**Supplied passage**:

Monday, August 17, 2009

Conversation With a Pedophile: Chapter 10: Alan: My Disturbing Fantasy World, book written by Dr. Amy Hammel-Zabin

This chapter is disturbing for me. Having an older brother and a younger brother that are pedophiles is bad enough, looking inside their brain is maddening. I don't know where to start except to encourage you to read this chapter for yourself. Alan said, "As I have pointed out, pedophiles want to see themselves as victims in order to justify their not setting any personal limits. Seeing ourselves as the ones being victimized allows us to do anything without any real sense of guilt or responsibility. For anyone who wants to perpetuate a view of himself as a victim, fantasy is a very effective tool. Even in creating our fantasies, however, pedophiles attempt to find ways of avoiding responsibility." About 3 years before my second husband died, he wanted to help my younger brother escape the tight, overbearing grip my mother had on him. My brother had been fired from yet another job for improper behavior with a child. Once again my brother was being "falsely accused" of abusing a young boy. I knew enough at that point to realize he was guilty again as in all the other firings for improper advances toward young boys.

When I questioned my brother, he turned the conversation around accusing me of not loving him and not having any faith in him. He threatened to kill himself so I could be rid of him permanently. This guilt trip went on until I just gave up questioning him. I talked my brother into visiting a psychiatrist who had helped me through a bout of depression. Of course he lied to the psychiatrist about his real problem: pedophilia. He was afraid that a psychiatrist would turn a confessed pedophile over to the authorities. The psychiatrist gave my brother samples of Zoloft to break the destructive cycle of insomnia, suicidal thoughts, and self loathing (or at least these were the symptoms he shared with me).

**Problem set**:
A. Say whether each statement below agrees with the blog post: (i) the writer's younger brother told the psychiatrist that his real problem was pedophilia; (ii) the psychiatrist gave the brother samples of Zoloft; (iii) the brother threatened to kill himself when the writer questioned him. For each, answer yes or no and quote the words from the post that decide it.
B. Reproduce the stretch of the blog post from "When I questioned" through "shared with me).", word for word.

**Records supplied**:

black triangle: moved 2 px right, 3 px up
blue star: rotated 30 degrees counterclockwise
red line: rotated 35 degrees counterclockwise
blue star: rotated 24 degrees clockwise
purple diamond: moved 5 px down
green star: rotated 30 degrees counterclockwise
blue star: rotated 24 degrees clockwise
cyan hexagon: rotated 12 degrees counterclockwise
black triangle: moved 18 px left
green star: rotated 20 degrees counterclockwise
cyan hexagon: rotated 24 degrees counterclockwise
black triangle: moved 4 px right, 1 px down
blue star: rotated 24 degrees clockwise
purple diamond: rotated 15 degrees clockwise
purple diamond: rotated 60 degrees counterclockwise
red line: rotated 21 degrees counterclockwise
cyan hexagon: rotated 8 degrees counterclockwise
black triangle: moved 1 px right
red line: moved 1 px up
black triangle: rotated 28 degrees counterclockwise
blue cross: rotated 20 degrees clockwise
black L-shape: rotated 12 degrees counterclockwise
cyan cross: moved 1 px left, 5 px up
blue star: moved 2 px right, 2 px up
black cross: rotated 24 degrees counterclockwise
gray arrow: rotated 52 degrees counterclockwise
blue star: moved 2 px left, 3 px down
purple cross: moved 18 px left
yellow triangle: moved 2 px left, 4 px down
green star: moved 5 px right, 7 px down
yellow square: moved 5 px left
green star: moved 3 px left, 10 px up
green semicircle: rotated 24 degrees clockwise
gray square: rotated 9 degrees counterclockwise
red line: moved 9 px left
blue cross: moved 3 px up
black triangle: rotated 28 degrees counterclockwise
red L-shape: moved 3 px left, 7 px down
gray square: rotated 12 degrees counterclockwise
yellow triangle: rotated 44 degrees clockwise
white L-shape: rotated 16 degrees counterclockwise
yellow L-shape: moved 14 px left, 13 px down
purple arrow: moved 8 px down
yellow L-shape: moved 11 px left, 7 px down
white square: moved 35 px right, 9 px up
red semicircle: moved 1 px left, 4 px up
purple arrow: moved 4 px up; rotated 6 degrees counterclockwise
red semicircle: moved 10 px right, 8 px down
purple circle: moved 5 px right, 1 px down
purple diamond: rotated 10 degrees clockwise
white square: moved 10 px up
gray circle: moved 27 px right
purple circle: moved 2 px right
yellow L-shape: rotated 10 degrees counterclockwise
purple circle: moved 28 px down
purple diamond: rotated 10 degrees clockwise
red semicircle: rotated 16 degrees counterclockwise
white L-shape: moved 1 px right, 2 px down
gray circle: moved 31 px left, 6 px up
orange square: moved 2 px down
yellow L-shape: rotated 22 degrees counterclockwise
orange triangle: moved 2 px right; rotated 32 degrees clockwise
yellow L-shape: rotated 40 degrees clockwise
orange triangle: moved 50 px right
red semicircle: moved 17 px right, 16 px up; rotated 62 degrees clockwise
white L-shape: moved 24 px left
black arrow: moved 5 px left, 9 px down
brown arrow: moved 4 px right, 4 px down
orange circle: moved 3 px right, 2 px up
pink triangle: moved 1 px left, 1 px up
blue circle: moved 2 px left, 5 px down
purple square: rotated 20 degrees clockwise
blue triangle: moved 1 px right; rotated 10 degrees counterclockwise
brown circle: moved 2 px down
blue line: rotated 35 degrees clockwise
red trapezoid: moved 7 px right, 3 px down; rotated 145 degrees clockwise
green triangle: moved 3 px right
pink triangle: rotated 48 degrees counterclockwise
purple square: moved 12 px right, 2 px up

**Solutions per task**:
A.
(i) No: "Of course he lied to the psychiatrist about his real problem: pedophilia."
(ii) Yes: "The psychiatrist gave my brother samples of Zoloft"
(iii) Yes: "He threatened to kill himself so I could be rid of him permanently."

B.
When I questioned my brother, he turned the conversation around accusing me of not loving him and not having any faith in him. He threatened to kill himself so I could be rid of him permanently. This guilt trip went on until I just gave up questioning him. I talked my brother into visiting a psychiatrist who had helped me through a bout of depression. Of course he lied to the psychiatrist about his real problem: pedophilia. He was afraid that a psychiatrist would turn a confessed pedophile over to the authorities. The psychiatrist gave my brother samples of Zoloft to break the destructive cycle of insomnia, suicidal thoughts, and self loathing (or at least these were the symptoms he shared with me).